• [Stored dataset items]
_ _ _

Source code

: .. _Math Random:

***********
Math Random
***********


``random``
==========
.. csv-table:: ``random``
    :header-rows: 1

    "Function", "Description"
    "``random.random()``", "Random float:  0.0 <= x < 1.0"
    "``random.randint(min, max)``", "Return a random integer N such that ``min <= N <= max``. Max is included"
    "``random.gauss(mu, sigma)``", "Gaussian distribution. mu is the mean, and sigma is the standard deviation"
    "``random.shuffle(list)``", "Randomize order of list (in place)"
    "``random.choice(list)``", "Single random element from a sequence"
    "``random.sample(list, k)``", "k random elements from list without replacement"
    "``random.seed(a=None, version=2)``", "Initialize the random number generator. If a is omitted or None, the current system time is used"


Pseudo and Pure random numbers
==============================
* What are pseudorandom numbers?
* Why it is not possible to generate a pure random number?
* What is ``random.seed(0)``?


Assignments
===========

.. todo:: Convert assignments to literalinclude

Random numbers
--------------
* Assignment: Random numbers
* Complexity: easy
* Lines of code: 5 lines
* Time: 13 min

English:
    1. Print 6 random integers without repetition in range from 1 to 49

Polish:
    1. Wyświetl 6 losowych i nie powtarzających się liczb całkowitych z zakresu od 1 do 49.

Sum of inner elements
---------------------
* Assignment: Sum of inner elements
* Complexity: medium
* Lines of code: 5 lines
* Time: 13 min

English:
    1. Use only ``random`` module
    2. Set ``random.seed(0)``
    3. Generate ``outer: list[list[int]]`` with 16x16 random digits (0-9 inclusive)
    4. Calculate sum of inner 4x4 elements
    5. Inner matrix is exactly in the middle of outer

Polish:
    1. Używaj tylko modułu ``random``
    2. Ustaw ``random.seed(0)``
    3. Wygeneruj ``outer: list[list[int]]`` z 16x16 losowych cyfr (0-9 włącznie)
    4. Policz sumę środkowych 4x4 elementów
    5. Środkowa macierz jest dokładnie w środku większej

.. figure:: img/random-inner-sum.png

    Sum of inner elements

_ _ _

• [WORK TO COMPLETE] Copy out each line of the data that includes the string "without".

• [SOLUTION FOR THIS TASK]
    "``random.sample(list, k)``", "k random elements from list without replacement"
    1. Print 6 random integers without repetition in range from 1 to 49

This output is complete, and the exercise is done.